In order to more clearly illustrate the technical solutions in the embodiments of the present application, the drawings needed to be used in the description of the embodiments are briefly introduced below, and it is obvious that the drawings in the following description are some embodiments of the present application, and it is obvious for those skilled in the art to obtain other drawings based on these drawings without creative efforts.

Fig. 1 is a schematic flowchart of a method for determining a topic of a medical literature cluster according to an embodiment of the present application;

fig. 2 is a schematic diagram of a directed graph provided in an embodiment of the present application;

FIG. 3 is a schematic flow chart illustrating a process for determining a score of a medical document according to an embodiment of the present application;

fig. 4 is a block diagram of functional units of a topic determination apparatus for medical document clusters provided in an embodiment of the present application;

fig. 5 is a schematic structural diagram of a topic determination apparatus for a medical document cluster according to an embodiment of the present application.

Detailed Description

The technical solutions in the embodiments of the present application will be clearly and completely described below with reference to the drawings in the embodiments of the present application, and it is obvious that the described embodiments are some, but not all, embodiments of the present application. All other embodiments, which can be derived by a person skilled in the art from the embodiments given herein without making any creative effort, shall fall within the protection scope of the present application.

The terms "first," "second," "third," and "fourth," etc. in the description and claims of this application and in the accompanying drawings are used for distinguishing between different objects and not for describing a particular order. Furthermore, the terms "include" and "have," as well as any variations thereof, are intended to cover non-exclusive inclusions. For example, a process, method, system, article, or apparatus that comprises a list of steps or elements is not limited to only those steps or elements listed, but may alternatively include other steps or elements not listed, or inherent to such process, method, article, or apparatus.

Reference herein to "an embodiment" means that a particular feature, result, or characteristic described in connection with the embodiment can be included in at least one embodiment of the application. The appearances of the phrase in various places in the specification are not necessarily all referring to the same embodiment, nor are separate or alternative embodiments mutually exclusive of other embodiments. It is explicitly and implicitly understood by one skilled in the art that the embodiments described herein can be combined with other embodiments.

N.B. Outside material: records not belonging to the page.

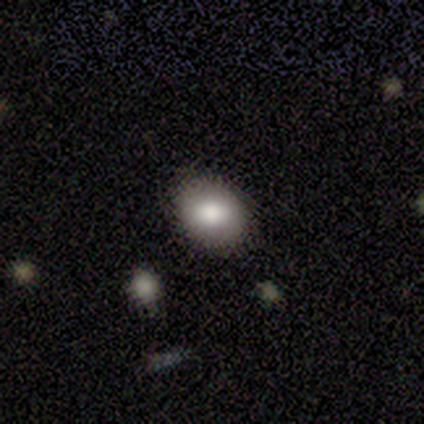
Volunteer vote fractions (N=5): Smooth or featured: smooth — 100%
How rounded: round — 60% (in between — 40%)
Merging: none — 80% (minor disturbance — 20%)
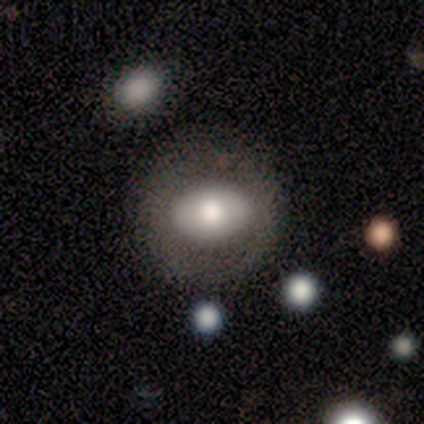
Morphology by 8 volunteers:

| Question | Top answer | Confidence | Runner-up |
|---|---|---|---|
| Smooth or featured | smooth | 62% | featured or disk (38%) |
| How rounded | round | 60% | in between (40%) |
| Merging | none | 75% | minor disturbance (12%) |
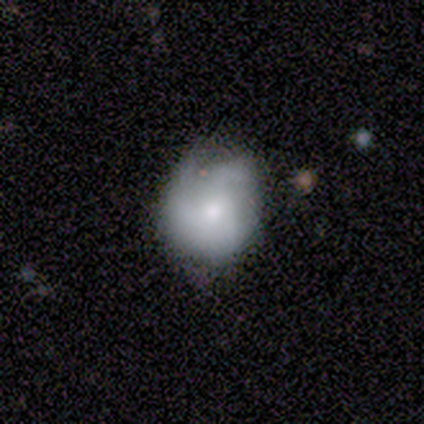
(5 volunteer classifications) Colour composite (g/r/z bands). It shows a smooth galaxy with no disk features (60%) that is round (100%). Merging: none (40%, tied with minor disturbance).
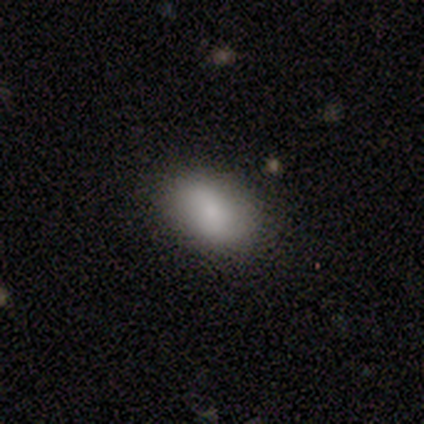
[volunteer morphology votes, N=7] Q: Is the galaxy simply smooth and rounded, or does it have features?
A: smooth — 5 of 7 (71%).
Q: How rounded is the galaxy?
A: in between — 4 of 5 (80%).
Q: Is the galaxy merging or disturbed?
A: none — 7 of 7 (100%).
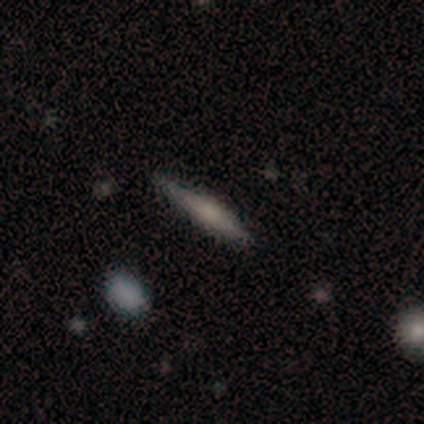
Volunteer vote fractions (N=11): smooth 45% (tied), featured or disk 45% (tied), star or artifact 9%. Down the decision tree: how rounded — cigar-shaped (100%); merging — none (80%).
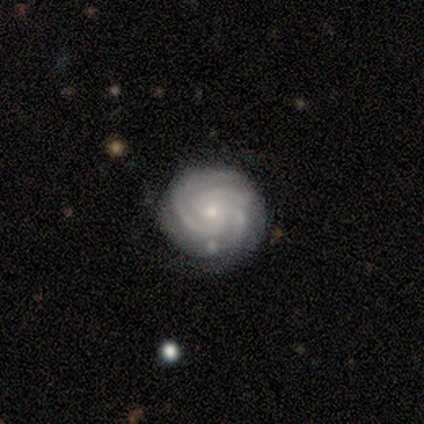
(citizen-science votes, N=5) This appears to be a featured or disk galaxy (100%) with no bar (80%), 3 (80%) tight (100%) spiral arms (100%) and a small central bulge (80%). Merging: minor disturbance (60%).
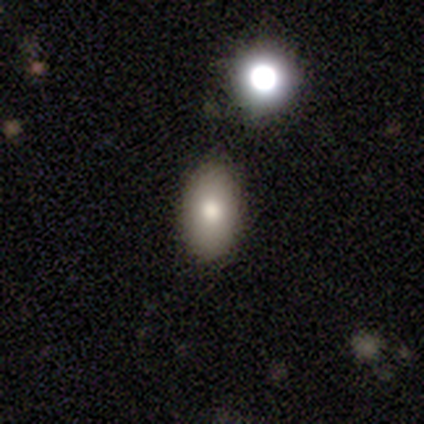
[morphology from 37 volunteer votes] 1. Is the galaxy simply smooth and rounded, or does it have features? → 78% smooth, 14% featured or disk, 8% star or artifact.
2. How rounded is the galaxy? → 90% in between, 7% cigar-shaped, 3% round.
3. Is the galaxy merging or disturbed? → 91% none, 6% minor disturbance, 3% major disturbance, 0% merger.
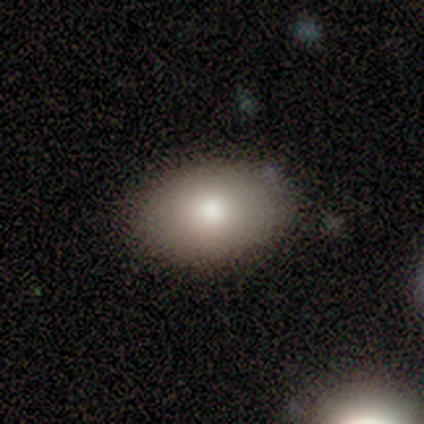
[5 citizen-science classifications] This appears to be a smooth galaxy with no disk features (80%) that is in between round and cigar-shaped (75%). Merging: none (100%).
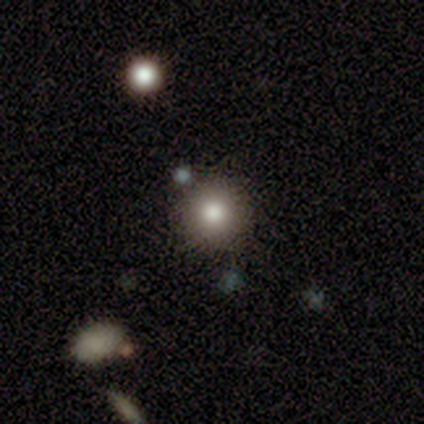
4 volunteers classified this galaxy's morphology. This is clearly a smooth galaxy (100%). How rounded: likely round (75%). Merging: likely none (75%).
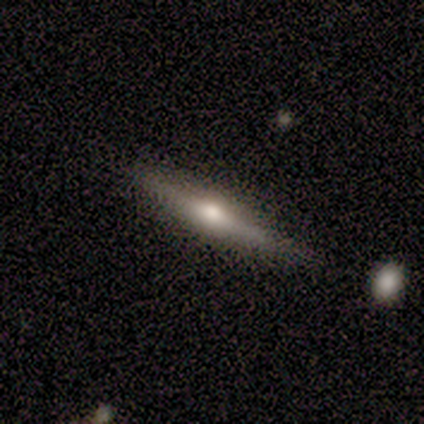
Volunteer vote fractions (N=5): smooth-or-featured: featured or disk: 80% | smooth: 20% | star or artifact: 0%
  disk-edge-on: yes: 100% | no: 0%
    edge-on-bulge: rounded: 100% | boxy: 0% | none: 0%
  merging: none: 100% | minor disturbance: 0% | major disturbance: 0% | merger: 0%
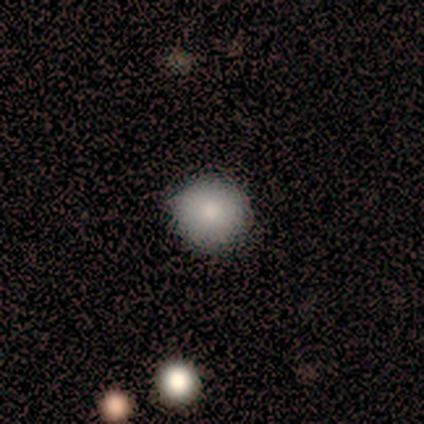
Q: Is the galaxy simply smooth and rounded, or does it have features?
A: smooth — 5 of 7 (71%).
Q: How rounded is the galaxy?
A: round — 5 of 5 (100%).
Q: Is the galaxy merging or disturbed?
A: none — 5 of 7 (71%).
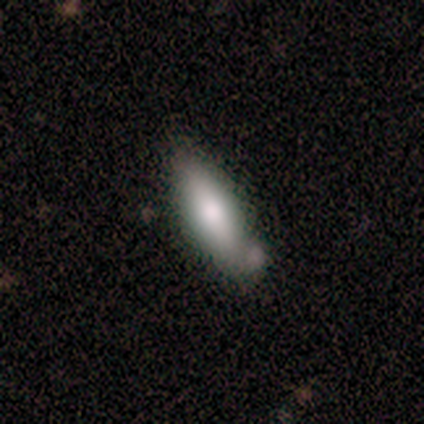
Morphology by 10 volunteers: Volunteers were most divided on "merging" (2-way tie): none: 30%, minor disturbance: 30%, major disturbance: 20%, merger: 20%. More confident: smooth or featured — smooth (70%); how rounded — in between (57%).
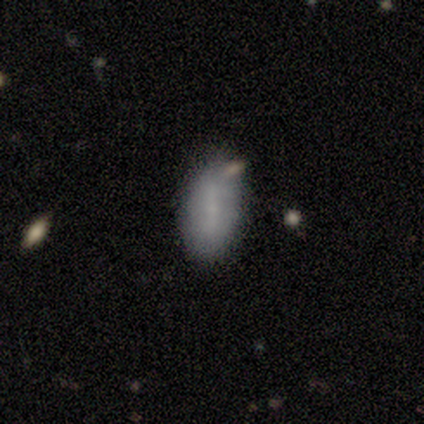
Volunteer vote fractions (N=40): Smooth or featured? smooth (60%)
How rounded? in between (100%)
Merging? none (47%)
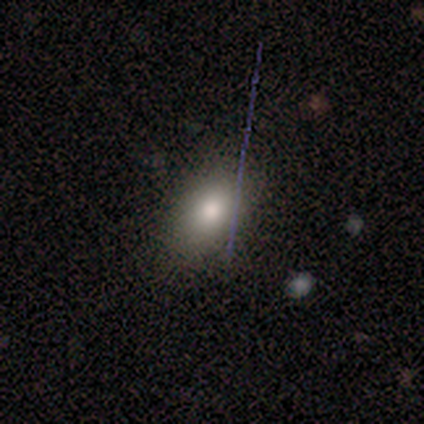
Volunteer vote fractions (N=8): Q: Smooth or featured?
A: smooth (100%)
Q: How rounded?
A: in between (88%); runner-up: round (12%)
Q: Merging?
A: none (100%)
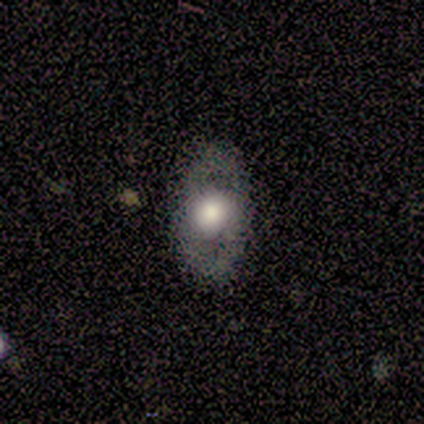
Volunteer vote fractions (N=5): Smooth or featured: featured or disk — 60% (smooth — 40%)
Edge-on disk: no — 67% (yes — 33%)
Bar: strong — 50% (tied with no — 50%)
Spiral arms: yes — 50% (tied with no — 50%)
Spiral winding: tight — 100%
Spiral arm count: 2 — 100%
Bulge size: large — 100%
Merging: none — 60% (major disturbance — 40%)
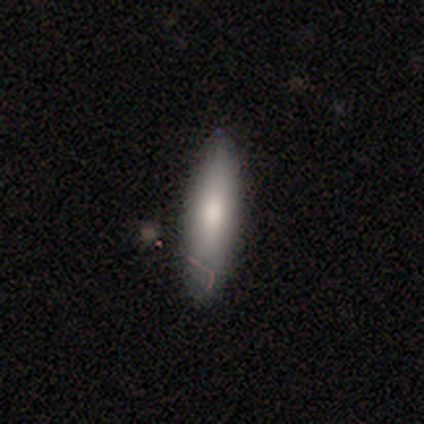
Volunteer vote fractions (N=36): smooth 67%, featured or disk 28%, star or artifact 6%. Down the decision tree: how rounded — cigar-shaped (75%); merging — none (79%).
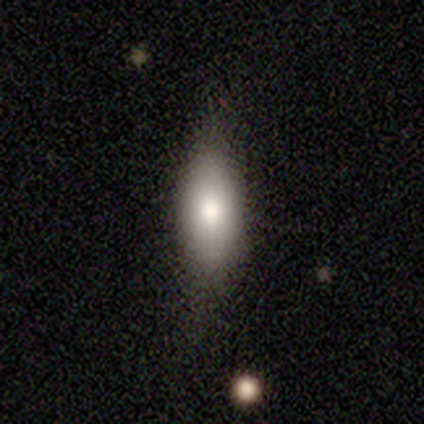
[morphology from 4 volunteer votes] Smooth or featured: smooth — 75% (star or artifact — 25%)
How rounded: cigar-shaped — 67% (in between — 33%)
Merging: minor disturbance — 67% (none — 33%)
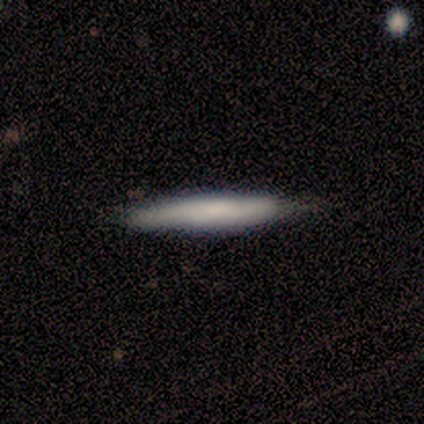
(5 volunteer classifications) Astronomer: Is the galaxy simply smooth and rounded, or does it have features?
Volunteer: smooth — 80%.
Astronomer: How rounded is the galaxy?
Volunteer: cigar-shaped — 100%.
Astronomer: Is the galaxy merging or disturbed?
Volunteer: none — 100%.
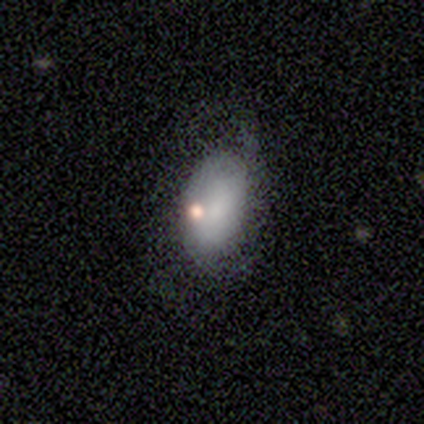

Referring to fig. 1, fig. 1 is a schematic flowchart of a method for determining a topic of a medical literature cluster according to an embodiment of the present application. The method comprises the following steps:

101: and clustering the plurality of medical documents to obtain at least one medical document cluster.

The medical documents may be medical documents related to a disease in a PUBMED database, for example, the medical documents may be medical documents related to lung cancer, stomach cancer and tumor.

For example, the medical documents may be clustered according to similarity between topics of the medical documents to obtain the at least one medical document cluster, i.e., the medical documents with similar topics in the medical documents are classified into only one document cluster. For example, multiple medical documents may be clustered according to semantic similarity between co-quotes and topics among the multiple medical documents. The Clustering algorithm used for Clustering may be K-means Clustering algorithm, maximum Expectation Clustering algorithm EM (English), Hierarchical Clustering algorithm HAC (English), etc.

102: a target medical document in each of the at least one medical document cluster is determined.

Illustratively, acquiring the citation relation among medical literature in each medical literature cluster; determining the scores of the medical documents in each medical document cluster according to the citation relation among the medical documents in each medical document cluster, wherein the score of each medical document is used for expressing the importance degree of each medical document, namely the quality of the medical document; then, the target documents in each medical document cluster are determined according to the order of the scores from large to small. Illustratively, a preset proportion of documents in each medical document cluster can be selected as the target documents according to the order of the scores from large to small. For example, if the number of medical documents in a certain medical document cluster is 100 and the preset ratio is 10%, the first ten medical documents in the 100 medical documents are selected as the target medical documents of the medical document cluster in descending order of score.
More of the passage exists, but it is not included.